In its conclusions, the report fails to validate any of the hundreds of eyewitnesses featured in its thousand-plus pages: “In our experience those who report UFOs are often very articulate, but not necessarily reliable,” the report says.
The Condon Report was scrutinized by members from the National Academy of Sciences to ensure its accuracy. Among the reviewers was H. Richard Crane, a distinguished professor of physics from the University of Michigan.
Crane and his colleagues concluded that the Condon Report got it right—that UFOs weren’t worth more scientific investigation, and most of what people were seeing was highly explainable.

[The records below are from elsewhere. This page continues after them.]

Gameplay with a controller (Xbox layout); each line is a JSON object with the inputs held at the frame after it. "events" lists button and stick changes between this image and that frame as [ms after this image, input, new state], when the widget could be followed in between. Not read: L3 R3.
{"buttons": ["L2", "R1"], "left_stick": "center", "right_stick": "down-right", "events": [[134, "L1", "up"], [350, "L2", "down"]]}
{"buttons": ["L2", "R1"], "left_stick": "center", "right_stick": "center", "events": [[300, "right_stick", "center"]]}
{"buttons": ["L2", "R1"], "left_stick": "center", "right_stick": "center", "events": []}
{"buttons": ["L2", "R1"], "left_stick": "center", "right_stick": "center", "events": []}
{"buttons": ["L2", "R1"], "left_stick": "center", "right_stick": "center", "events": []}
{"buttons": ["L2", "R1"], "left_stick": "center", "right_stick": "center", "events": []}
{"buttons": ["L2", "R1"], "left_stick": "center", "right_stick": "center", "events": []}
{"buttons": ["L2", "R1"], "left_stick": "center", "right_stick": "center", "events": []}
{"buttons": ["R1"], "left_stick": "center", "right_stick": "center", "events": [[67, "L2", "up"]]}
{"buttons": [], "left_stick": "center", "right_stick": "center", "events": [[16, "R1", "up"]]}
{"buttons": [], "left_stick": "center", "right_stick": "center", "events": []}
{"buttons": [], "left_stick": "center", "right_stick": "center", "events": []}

But tucked into Crane’s archived papers at the Bentley are letters from Condon, on which Crane is copied, which speak to one of the more controversial aspects of the report: a memo by Condon Committee member Robert J. Low, an assistant dean at the University of Colorado.
Low’s memo, dated in 1966, assured University of Colorado administrators that they could expect the study to find that UFO observations have no basis in reality. The memo raised doubts about the project’s objectivity, and copies of the memo were leaked to the press. Look magazine ran a highly publicized article about it.
Controversy or no, the Air Force acquiesced to the report’s findings, and Project Blue Book was shut down in 1969.
UFO sightings continue to this day, and in June 2021, an unclassified report was released to Congress about Unidentified Aerial Phenomena (AEP)—a.k.a. UFOs. The report confirms sightings by credible military personnel of objects that behave in ways that defy explanation and “may require additional scientific knowledge.”
Once again, the door is open for further investigation.
In the archived collection of U.S. Representative William D. Ford is a 1965 letter from 14-year-old Gregory Gulyas who says he thinks “75 percent of UFO sightings are from other planets, most likely from Mars” and urges Ford to “try to ask the Senate to form a comittie [sic] to investigate UFOs for five years and publish their findings monthly in all major papers of the country.”
Ford’s response to Gulyas commends the boy’s curiosity. “You are to be complimented on having a young inquisitive mind,” he writes. “Your belief that life exists on another planet…is supported by the fact that there are numerous solar systems like our own.
“Is Earth as unique as one grain of red sand in a white sandy beach?”